Dolandırıcılık Yönetimi ve Siber Suçlar, Fidye Yazılımı
Yeni Grubun Hizmet Olarak Markalı Fidye Yazılımı Gruplarıyla Bağlantıları Var
Sayın Mihir (MihirBagwe) •
27 Eylül 2023
Görünüşe göre yeni bir bilgisayar korsanlığı grubunun, Conti’nin yan ürünleri ve muhtemelen Clop dahil olmak üzere bir dizi isim markalı hizmet olarak fidye yazılımı grubuyla bağlantıları var ve bu da onu suç yeraltına çok yönlü bir katkı haline getiriyor.
Ayrıca bakınız: 2022 Ünite 42 Olay Müdahale Raporu
Group-IB araştırmacıları Salı günkü bir blog yazısında gruba ShadowSyndicate adını verdiler. Yapılan bir araştırma, grubun Temmuz 2022’den bu yana 85 sunucuya dağıtılan tek SSH parmak izini ortaya çıkardı; bunların çoğunluğu, bilgisayar korsanlarının favorisi olan Cobalt Strike pen-test aracı için komuta ve kontrol olarak etiketlendi. ShadowSyndicate’in (araştırmacının güveni farklı olsa da) şu ana kadar yedi farklı fidye yazılımı sağlayıcısıyla çalıştığı görülüyor.
Bir hizmet olarak fidye yazılımı, geçtiğimiz yarım on yılda siber gaspın baskın modeli olarak ortaya çıktı ve çoğunlukla Rusça konuşan suç grupları uzmanlaşmayı ve karları paylaşmayı öğrendi.
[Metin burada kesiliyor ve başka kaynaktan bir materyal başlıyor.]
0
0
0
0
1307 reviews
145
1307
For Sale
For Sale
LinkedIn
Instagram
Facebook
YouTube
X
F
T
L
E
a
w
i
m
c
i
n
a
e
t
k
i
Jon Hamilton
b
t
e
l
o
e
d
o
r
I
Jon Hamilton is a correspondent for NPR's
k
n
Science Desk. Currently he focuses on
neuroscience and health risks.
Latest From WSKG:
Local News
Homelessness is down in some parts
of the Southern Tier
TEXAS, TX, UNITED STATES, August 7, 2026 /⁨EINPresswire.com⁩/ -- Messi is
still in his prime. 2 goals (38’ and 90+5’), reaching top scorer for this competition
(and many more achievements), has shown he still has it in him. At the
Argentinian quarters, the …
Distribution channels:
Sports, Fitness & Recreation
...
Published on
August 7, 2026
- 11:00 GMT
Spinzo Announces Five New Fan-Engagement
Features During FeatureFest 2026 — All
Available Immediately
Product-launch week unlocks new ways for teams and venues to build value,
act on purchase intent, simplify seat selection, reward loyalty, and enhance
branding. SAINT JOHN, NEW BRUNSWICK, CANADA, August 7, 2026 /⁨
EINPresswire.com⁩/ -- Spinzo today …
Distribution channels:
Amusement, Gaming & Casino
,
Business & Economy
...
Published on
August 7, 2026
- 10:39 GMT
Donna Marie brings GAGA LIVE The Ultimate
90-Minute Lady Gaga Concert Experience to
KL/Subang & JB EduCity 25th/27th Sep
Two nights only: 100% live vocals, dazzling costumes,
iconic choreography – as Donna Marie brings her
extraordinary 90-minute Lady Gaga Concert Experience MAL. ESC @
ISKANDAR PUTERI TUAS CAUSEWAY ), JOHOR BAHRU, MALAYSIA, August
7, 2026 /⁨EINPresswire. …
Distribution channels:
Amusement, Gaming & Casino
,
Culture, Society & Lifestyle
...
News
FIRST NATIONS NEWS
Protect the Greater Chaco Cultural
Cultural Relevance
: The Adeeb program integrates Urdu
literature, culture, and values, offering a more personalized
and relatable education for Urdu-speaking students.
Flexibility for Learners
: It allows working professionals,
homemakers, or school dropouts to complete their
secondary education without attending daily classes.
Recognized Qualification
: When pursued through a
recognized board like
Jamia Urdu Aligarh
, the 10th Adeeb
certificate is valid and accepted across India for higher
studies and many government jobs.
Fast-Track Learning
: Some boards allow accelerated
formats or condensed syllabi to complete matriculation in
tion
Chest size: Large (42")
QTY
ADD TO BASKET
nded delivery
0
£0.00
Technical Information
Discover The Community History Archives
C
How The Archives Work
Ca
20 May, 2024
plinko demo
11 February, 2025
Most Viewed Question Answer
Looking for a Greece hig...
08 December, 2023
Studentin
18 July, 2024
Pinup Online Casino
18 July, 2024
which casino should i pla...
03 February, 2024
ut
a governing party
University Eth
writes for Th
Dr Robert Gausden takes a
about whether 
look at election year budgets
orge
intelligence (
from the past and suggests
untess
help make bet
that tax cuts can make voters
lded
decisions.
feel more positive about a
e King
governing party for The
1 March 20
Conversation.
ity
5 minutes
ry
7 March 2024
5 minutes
RaaS operatörleri, kötü amaçlı şifreleyiciler ve bir istemci portalı geliştirir ve kurbanlarla görüşmeleri yönetir. Bağlı kuruluşlar, kötü amaçlı yazılımı kendi bilgisayar korsanlığı yoluyla veya bir ilk erişim aracısından satın alınan güvenliği ihlal edilmiş makinelere erişim yoluyla dağıtıyor. Operatörler genellikle mağdur ödemesinin %20 ila %40’ını elinde tutar.
ShadowSyndicate’in bir ilk erişim komisyoncusu olma ihtimali var ancak Group-IB, analizlerinin onun bir bağlı kuruluş olduğunu işaret ettiğini söyledi.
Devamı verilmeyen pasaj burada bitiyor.